Il flotte sur l’Amérique et le monde, un air de fronde idéologique. Tout se passe comme si les certitudes acquises autour de la prétendue débâcle des théories de Keynes étaient fortement secouées par les terribles vents de Katrina et de Rita. En dépit de la course échevelée du libéralisme pure laine, il semble poindre à l’horizon une certaine renaissance culturelle, annonçant un nouveau printemps des idées. On commence à s’interroger dans certains cercles si le "moins d’Etat" n’est pas aussi néfaste que "le trop d’Etat" – tout est donc dans la nuance. Une machine économique aussi productive et dynamique que celle des États-Unis ou de l’Allemagne fabrique aussi des exclus et des poches grandissantes de pauvreté. Beaucoup ne semble plus croire à une "main invisible" qui finirait par tout arranger, et aux dires d’un célèbre économiste, "la main est d’autant plus invisible qu’elle n’existe pas". Ergo, la question du rôle de l’État dans une économie de marché se repose avec acuité, puisque à la Nouvelle Orléans, les faiblesses de la puissance publique fédérale ont failli "engloutir" tout l’État.
Les Etats-Unis en cette fin de septembre, prennent une allure de mobilisation pour ou contre la guerre en Irak ou pour ou contre un État plus présent, plus proche du citoyen. Un débat qui risque de remettre en selle le parti démocrate qui a dans son palmarès le New Deal, lequel devait donner un second souffle à l’économie américaine, après un certain jeudi noir d’octobre 1929.

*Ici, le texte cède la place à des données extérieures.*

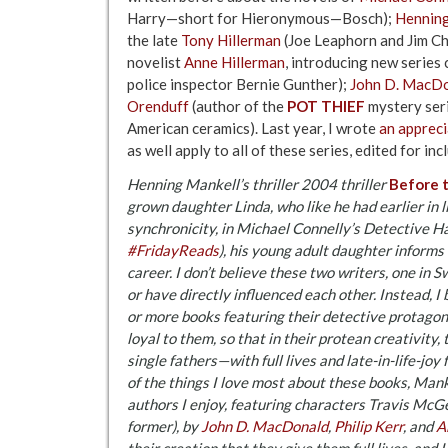
Harry—short for Hieronymous—Bosch);
Henning
the late
Tony Hillerman
(Joe Leaphorn and Jim Ch
novelist
Anne Hillerman
, introducing new series
police inspector Bernie Gunther);
John D. MacD
Orenduff
(author of the
POT THIEF
mystery seri
American ceramics). Last year, I wrote
an appreci
as well apply to all of these series, edited for incl
Henning Mankell’s thriller 2004 thriller
Before 
grown daughter Linda, who like he had earlier in li
synchronicity, in Michael Connelly’s Detective 
#FridayReads
), his young adult daughter informs 
career. I don’t believe these two writers, one in 
or have directly influenced each other. Instead, 
or more books featuring their detective protago
loyal to them, so that in their protean creativit
single fathers—with full lives and late-in-life-joy
of the things I love most about these books, Mank
authors I enjoy, featuring characters Travis McGe
former), by
John D. MacDonald
,
Philip Kerr
, and
A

Ce week-end, on a vu défiler sur le petit écran, une marche assez colorée de pacifistes de tout crin, véritable remake du film "Hair" de Milos Forman. On a semblé revenir, un moment, aux belles années du pacifisme américain, à l’époque du "Peace and Love". Toute une génération était en marche qui préférait la chaleur des concerts et des feux de camp à celle du napalm dévorant les rizières au delà du 17ème parallèle. C’était l’époque où on préférait les chansons de Bob Dylan à la théorie des dominos du Dr Kissinger, un certain Bill Clinton allait frénétiquement de son saxo, comme pour couvrir le vrombissement des bombardiers B-52 au-dessus de Hanoï et de Haiphong.

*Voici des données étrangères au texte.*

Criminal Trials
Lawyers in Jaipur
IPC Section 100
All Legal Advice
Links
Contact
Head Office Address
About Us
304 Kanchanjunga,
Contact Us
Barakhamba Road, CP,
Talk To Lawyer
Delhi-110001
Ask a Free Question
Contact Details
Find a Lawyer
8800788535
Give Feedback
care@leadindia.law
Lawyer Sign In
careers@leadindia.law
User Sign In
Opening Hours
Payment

Il est de bon ton aujourd’hui que le citoyen moyen de la plus grande puissance du monde demande des comptes sur la politique étrangère, par exemple : qu’il essaie de comprendre le pourquoi des milliards pour la guerre dans le golfe persique et si peu pour entretenir les digues de la Nouvelle Orléans. Il apprendra peut être que toutes les missions assignées



aux "boys" n’ont pas l’aura de la descente sur Omaha Beach ou ne rappellent pas toutes l’épopée glorieuse de "D Day" sur les plages de Normandie – ou même osons le dire, la "légitime défense" de l’opération anti-Taliban, dans la foulée de l’après 11 septembre.
Un récent sondage a montré que les américains ne sont pas très contents de leur image à l’étranger, ce sondage est révélateur d’une évolution dans la conscience politique de l’américain du Middle class qui commencerait à ne plus regarder le monde dans les lunettes manichéennes de la grande presse. Au sud de l’hémisphère, nous ne pouvons qu’applaudir à cette tendance, si elle se maintient, la plus grande démocratie du monde a besoin de soigner son image.
En France aussi, le débat est lancé sur une réforme de la Vème république. Aux éditions Odile Jacob vient de paraître, une collection de dix volumes autour de la constitution de la Sixième République, à venir peut être.
Quant à l’Allemagne dont le projet social parait coincé entre un social pragmatisme et une poussée libérale, la conjoncture politique a les couleurs du temps, plutôt boueuse.
A Port-au-Prince, la rentrée littéraire est politique. Hérold Jean François et Jean Robert Simonise rêvent d’un pays sur "papier glacé", une manière pour ces auteurs d’irriguer le terrain politique haïtien, connu pour sa proverbiale infertilité. Les sociétés civiles bougent un peu partout sur la planète, alarmées par les crises qui menacent de tout emporter. Et quand dans la froide armure de la pensée unique, semble bailler une ouverture d’espoir, on a envie de dire comme dans les jeux de carpe et d’épée : Touché!